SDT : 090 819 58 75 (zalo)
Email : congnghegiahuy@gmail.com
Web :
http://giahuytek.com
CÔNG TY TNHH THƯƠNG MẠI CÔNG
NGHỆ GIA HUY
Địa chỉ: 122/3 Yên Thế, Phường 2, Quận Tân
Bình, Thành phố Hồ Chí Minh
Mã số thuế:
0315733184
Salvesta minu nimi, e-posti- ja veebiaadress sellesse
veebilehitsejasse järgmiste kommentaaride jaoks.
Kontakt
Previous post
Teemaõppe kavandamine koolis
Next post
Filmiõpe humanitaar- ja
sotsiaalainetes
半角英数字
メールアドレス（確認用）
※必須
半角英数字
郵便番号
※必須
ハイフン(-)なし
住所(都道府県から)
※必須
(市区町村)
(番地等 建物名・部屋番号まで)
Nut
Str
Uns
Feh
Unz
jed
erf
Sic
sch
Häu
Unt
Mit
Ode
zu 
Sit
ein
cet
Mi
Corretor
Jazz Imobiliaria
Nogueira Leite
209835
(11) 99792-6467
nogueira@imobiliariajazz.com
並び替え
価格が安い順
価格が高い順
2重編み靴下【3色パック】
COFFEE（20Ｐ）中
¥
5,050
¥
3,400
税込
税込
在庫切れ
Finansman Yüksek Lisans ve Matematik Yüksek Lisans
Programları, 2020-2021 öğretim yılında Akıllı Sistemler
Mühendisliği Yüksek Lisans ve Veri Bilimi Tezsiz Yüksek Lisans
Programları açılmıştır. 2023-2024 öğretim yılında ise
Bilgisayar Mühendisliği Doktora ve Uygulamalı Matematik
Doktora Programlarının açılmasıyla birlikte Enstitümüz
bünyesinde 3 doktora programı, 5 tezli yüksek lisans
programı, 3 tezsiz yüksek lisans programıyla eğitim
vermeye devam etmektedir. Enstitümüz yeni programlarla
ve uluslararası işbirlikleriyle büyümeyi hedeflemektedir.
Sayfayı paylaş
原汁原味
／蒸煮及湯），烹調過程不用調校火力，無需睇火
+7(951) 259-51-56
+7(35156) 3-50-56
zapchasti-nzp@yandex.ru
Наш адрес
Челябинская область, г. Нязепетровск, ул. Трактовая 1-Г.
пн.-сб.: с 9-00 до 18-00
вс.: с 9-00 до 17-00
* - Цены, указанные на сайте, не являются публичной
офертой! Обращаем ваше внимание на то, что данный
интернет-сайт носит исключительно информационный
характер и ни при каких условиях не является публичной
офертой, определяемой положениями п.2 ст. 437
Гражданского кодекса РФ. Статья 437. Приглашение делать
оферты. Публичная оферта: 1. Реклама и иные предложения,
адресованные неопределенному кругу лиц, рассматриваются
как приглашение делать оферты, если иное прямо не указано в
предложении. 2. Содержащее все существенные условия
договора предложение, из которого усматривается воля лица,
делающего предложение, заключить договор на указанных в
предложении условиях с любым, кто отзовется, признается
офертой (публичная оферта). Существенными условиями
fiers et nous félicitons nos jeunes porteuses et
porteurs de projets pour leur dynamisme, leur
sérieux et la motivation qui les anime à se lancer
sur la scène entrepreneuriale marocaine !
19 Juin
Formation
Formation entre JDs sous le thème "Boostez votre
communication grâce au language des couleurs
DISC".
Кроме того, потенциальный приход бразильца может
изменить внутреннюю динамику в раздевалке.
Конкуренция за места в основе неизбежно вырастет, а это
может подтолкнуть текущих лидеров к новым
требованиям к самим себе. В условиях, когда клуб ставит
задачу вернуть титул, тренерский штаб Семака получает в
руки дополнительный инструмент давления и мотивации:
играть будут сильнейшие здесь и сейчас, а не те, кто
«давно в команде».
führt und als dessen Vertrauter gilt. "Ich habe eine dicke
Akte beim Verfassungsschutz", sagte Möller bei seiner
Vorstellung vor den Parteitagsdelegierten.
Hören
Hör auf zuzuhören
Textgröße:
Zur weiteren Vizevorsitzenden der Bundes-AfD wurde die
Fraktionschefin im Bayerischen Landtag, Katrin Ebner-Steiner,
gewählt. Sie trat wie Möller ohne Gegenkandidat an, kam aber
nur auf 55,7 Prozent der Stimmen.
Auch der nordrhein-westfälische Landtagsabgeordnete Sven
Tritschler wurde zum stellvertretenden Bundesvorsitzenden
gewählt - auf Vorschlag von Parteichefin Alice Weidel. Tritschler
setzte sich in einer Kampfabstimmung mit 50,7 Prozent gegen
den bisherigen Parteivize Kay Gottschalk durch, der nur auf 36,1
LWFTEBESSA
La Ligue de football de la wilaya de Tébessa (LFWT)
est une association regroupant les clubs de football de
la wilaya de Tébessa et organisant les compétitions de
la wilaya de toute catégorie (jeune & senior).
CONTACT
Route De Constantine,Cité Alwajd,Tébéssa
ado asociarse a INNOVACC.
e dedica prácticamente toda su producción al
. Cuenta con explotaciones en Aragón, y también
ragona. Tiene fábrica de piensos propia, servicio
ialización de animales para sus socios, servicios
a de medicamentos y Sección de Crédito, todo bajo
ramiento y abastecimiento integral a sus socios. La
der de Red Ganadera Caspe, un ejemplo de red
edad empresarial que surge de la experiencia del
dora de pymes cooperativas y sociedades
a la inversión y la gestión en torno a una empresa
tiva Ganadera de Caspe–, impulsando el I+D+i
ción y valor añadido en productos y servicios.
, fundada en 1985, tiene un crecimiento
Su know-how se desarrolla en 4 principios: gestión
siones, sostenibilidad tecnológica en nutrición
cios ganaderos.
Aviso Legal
————————
> _WHAT THE TASK ASKS_
How many lines of the data contain the string "Mühendisliği"? Case matters. Reply with the number alone.

> _SOLUTION FOR THIS TASK_
2